Validation of radiologist read quality

To benchmark the quality of AI predictions in our sample and the radiologists in our experiment, we compared our participant pool with the AI input using two performance measures (Figure 1 in6) The first measure is derived from the receiver operating characteristic (ROC) curve, which measures the trade-off between the false positive and the true positive rate of a classifier as the cutoff for classifying a case as positive or negative is varied. It uses only ordinal information about the AI. The second measure is the root mean-squared error (RMSE), which utilizes cardinal information about the AI prediction. We pool the data for top-level pathologies with AI for each radiologist’s reports and for the AI’s prediction.

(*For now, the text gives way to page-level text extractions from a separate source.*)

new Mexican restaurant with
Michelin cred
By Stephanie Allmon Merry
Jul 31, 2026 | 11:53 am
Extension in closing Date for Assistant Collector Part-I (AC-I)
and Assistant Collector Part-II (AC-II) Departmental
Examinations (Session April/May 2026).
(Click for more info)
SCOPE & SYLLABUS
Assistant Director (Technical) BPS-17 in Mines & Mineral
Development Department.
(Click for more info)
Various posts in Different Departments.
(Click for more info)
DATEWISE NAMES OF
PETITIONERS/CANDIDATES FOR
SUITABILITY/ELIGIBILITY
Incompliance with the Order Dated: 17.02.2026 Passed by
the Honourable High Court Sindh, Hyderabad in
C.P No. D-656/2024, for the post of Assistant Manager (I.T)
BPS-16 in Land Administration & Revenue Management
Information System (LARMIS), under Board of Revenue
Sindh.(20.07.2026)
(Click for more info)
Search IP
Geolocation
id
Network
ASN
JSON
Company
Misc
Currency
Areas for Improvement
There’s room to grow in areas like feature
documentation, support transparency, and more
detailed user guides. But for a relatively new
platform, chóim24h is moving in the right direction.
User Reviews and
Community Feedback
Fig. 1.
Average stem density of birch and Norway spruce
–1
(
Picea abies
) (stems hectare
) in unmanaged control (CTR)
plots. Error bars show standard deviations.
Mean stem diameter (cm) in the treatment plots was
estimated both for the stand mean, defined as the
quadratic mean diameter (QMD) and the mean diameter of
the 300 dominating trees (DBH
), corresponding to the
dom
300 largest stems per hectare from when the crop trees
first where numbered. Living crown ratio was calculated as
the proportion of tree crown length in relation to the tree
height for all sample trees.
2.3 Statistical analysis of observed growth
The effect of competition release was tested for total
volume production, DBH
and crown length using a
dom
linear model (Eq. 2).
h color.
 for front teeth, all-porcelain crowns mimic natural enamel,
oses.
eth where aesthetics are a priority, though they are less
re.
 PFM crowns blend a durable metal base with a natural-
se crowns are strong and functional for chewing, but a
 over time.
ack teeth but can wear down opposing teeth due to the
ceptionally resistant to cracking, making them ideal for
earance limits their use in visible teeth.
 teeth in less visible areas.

Additional validation tests

We find that incentives do not play a significant role in diagnostic accuracy (Table C.20 in6) We also verify randomization occurred as expected through numerous balance and randomization tests (Figure C.9; Tables C.1, C.2 in6) For the second design, we also found that the washout strategy was effectual. Radiologists’ predictions do not shift towards the AI prediction if it was displayed in a prior session but do if it is displayed in the current session (Figure C.37 in6).